▶ **Zu erledigen**
1. Kopiere bitte aus dem Beitrag über die Ukraine wortgetreu alles von „Eine Anmerkung.“ bis hinunter zu „der Ukraine hätte.“.
2. Schreibe den Beitrag über die Ukraine ab der Stelle weiter, an der er aufhört.

▶ **Zu lesender Text**
---------------
Ansichten eines Informatikers

Der Zweck heiligt nicht die Mittel

Hadmut
4.3.2022 16:19

Eine Anmerkung.

Mir schreiben seit Tagen eine ganze Menge von Lesern – in sehr unterschiedlichem Tonfall – dass ich keine Ahnung von der Ukraine hätte.

In dem Punkt haben sie völlig recht. Ich habe von der Ukraine wirklich keine Ahnung. Ich war dort noch nie, habe mich damit – außer Tschernobyl – nie beschäftigt, kann die Sprache nicht, kenne die Kultur nicht. Und kenne die Hintergründe dieses Krieges, so es welche in der Ukraine gibt, nicht.
---------------
▶ **Aufgeführte Zeilen**

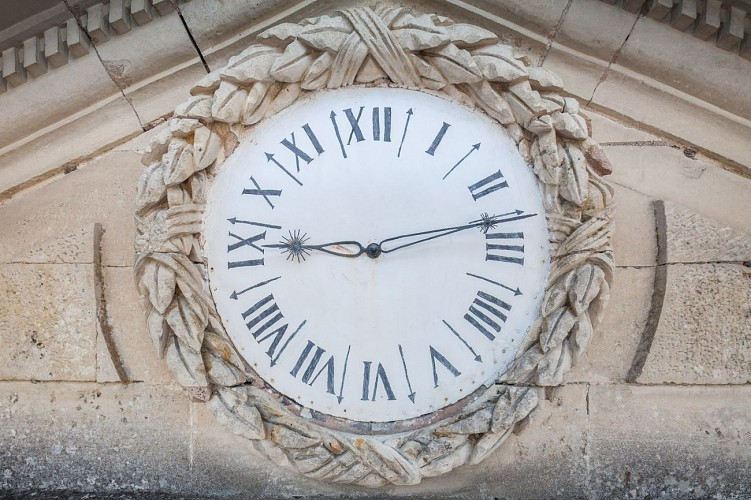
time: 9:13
---------------
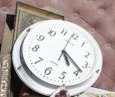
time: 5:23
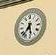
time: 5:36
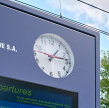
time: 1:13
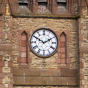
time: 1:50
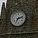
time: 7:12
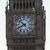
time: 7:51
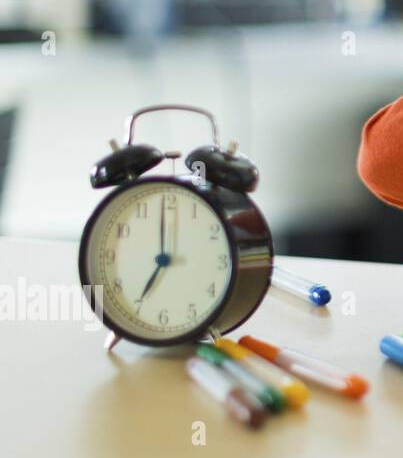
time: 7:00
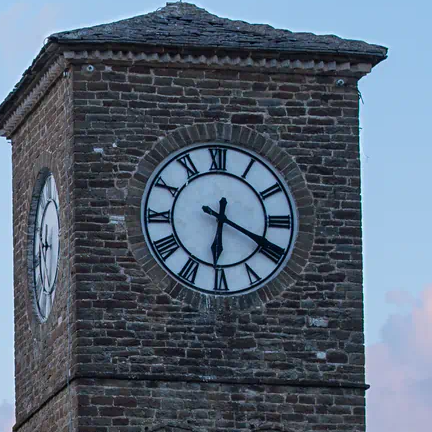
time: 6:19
---------------
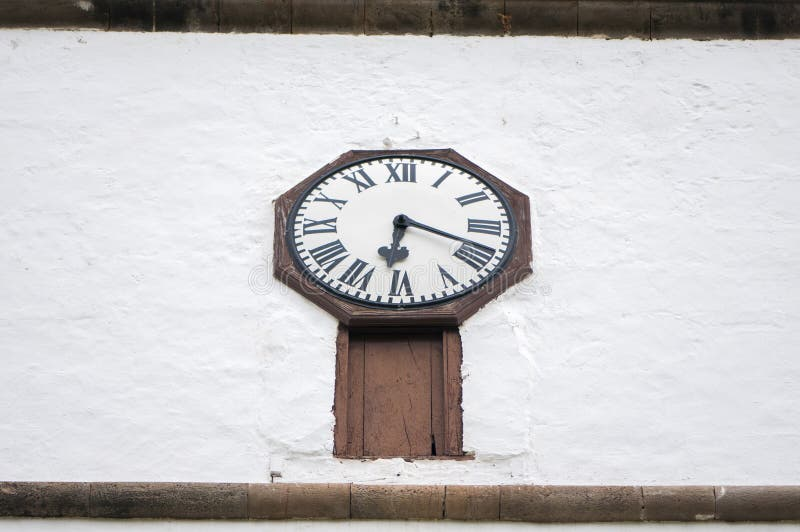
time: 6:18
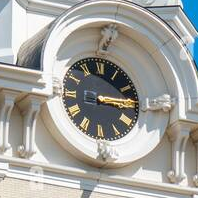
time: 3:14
---------------
▶ **Antworten je Aufgabe**
1.
Eine Anmerkung.

Mir schreiben seit Tagen eine ganze Menge von Lesern – in sehr unterschiedlichem Tonfall – dass ich keine Ahnung von der Ukraine hätte.

2.
Ich wundere mich nur, was für Erwartungshaltungen an mich gestellt werden: Als es um das Klima ging, erwarteten viele von mir, dass ich alles stehen und liegen lasse, und meine gesamte Zeit dafür aufwende, zum Klimaexperten zu werden, um „dagegen“ zu sein. Mich mal eben „einlese“ oder „einarbeite“, um es besser zu wissen als die, die es seit Jahren studieren und beruflich machen. Noch bevor ich überhaupt eine Chance gehabt hätte, das auch nur anzufangen (wenn ich denn gewollt hätte), kamen Leute aus derselben Ecke, teils sogar dieselben, und verlangten, ich solle doch sofort Virenexperte sein oder werden, erneut um fundiert „dagegen“ zu sein. Sowas dauert nicht nur Jahre, sondern nimmt die gesamte Zeit ein. Woher ich die Zeit und das Geld dafür nehmen soll, und wozu ich das überhaupt machen soll, weil das Blog bis dahin ja wegen Vernachlässigung längst tot wäre, und wie man das in zwei Jahren überhaupt schaffen soll, sagt man nicht.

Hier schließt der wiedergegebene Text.